While second-generation BTK inhibitors, acalabrutinib and zanubrutinib, are increasingly prescribed to avoid toxicity, this analysis suggests there may be downstream effects on CAR T-cell therapy use. But given the small size of the ZUMA-2 population and especially the very small size of the acalabrutinib group relative to the ibrutinib group, the Dana Farber authors call for more research into this question.

“Prospective study of the effect of specific BTK [inhibitor] exposure before brexu-cel is needed to determine if our findings should inform clinical practice,” they wrote.

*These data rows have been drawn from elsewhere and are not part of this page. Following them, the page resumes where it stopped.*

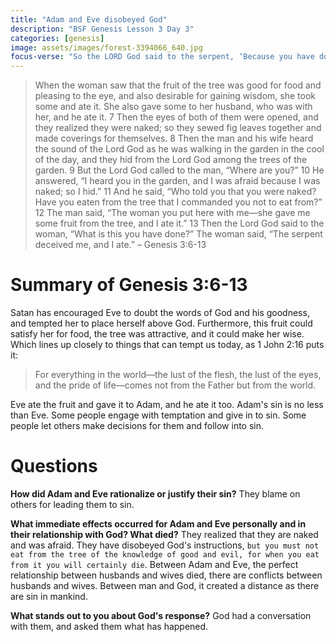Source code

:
 ```yaml
---
title: "Adam and Eve disobeyed God"
description: "BSF Genesis Lesson 3 Day 3"
categories: [genesis]
image: assets/images/forest-3394066_640.jpg
focus-verse: "So the LORD God said to the serpent, ‘Because you have done this ... I will put enmity between you and the woman, and between your offspring and hers; he will crush your head, and you will strike his heel.’ – Genesis 3:14-15"
---
```


> When the woman saw that the fruit of the tree was good for food and pleasing to the eye, and also desirable for gaining wisdom, she took some and ate it. She also gave some to her husband, who was with her, and he ate it. 7 Then the eyes of both of them were opened, and they realized they were naked; so they sewed fig leaves together and made coverings for themselves.
> 8 Then the man and his wife heard the sound of the Lord God as he was walking in the garden in the cool of the day, and they hid from the Lord God among the trees of the garden. 9 But the Lord God called to the man, “Where are you?”
> 10 He answered, “I heard you in the garden, and I was afraid because I was naked; so I hid.”
> 11 And he said, “Who told you that you were naked? Have you eaten from the tree that I commanded you not to eat from?”
> 12 The man said, “The woman you put here with me—she gave me some fruit from the tree, and I ate it.”
> 13 Then the Lord God said to the woman, “What is this you have done?”
> The woman said, “The serpent deceived me, and I ate.” – Genesis 3:6-13

# Summary of Genesis 3:6-13

Satan has encouraged Eve to doubt the words of God and his goodness, and tempted her to place herself above God. Furthermore, this fruit could satisfy her for food, the tree was attractive, and it could make her wise. Which lines up closely to things that can tempt us today, as 1 John 2:16 puts it:

> For everything in the world—the lust of the flesh, the lust of the eyes, and the pride of life—comes not from the Father but from the world.

Eve ate the fruit and gave it to Adam, and he ate it too. Adam's sin is no less than Eve. Some people engage with temptation and give in to sin. Some people let others make decisions for them and follow into sin. 

# Questions

**How did Adam and Eve rationalize or justify their sin?** They blame on others for leading them to sin.

**What immediate effects occurred for Adam and Eve personally and in their relationship with God? What died?** They realized that they are naked and was afraid. They have disobeyed God's instructions, `but you must not eat from the tree of the knowledge of good and evil, for when you eat from it you will certainly die`. Between Adam and Eve, the perfect relationship between husbands and wives died, there are conflicts between husbands and wives. Between man and God, it created a distance as there are sin in mankind.

**What stands out to you about God's response?** God had a conversation with them, and asked them what has happened.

Noting current trends in clinical practice, they conclude, “Although introduction of brexu-cel in earlier lines of treatment for BTK [inhibitor]-naive patients is anticipated to improve clinical outcomes, determining the optimal selection of BTK [inhibitor] for MCL is important, as most patients will be exposed to a BTK [inhibitor] in a line of therapy before CAR T-cell therapy in the current treatment landscape.”

References

1. Darnell EP, Gallagher KME, Kanska J, et al. Ibrutinib exposure correlates with improved efficacy of CAR T cells in patients with mantle cell lymphoma. Blood Adv. 2026;10(4):1023-1034. doi: 10.1182/bloodadvances.2025018137
2. FDA approves brexucabtagene autoleucel for relapsed or refractory mantle cell lymphoma. News release. FDA. Updated July 27, 2020. February 13, 2026. https://www.fda.gov/drugs/resources-information-approved-drugs/fda-approves-brexucabtagene-autoleucel-relapsed-or-refractory-mantle-cell-lymphoma
3. Ahmed N, Thiruvengadam S, Hamadani M, et al. Real-world outcomes of brexucabtagene autoleucel for relapsed or refractory mantle cell lymphoma: a CIBMTR analysis. Blood Adv. 2025;9(20):5382-5396. doi:10.1182/bloodadvances.2024015014.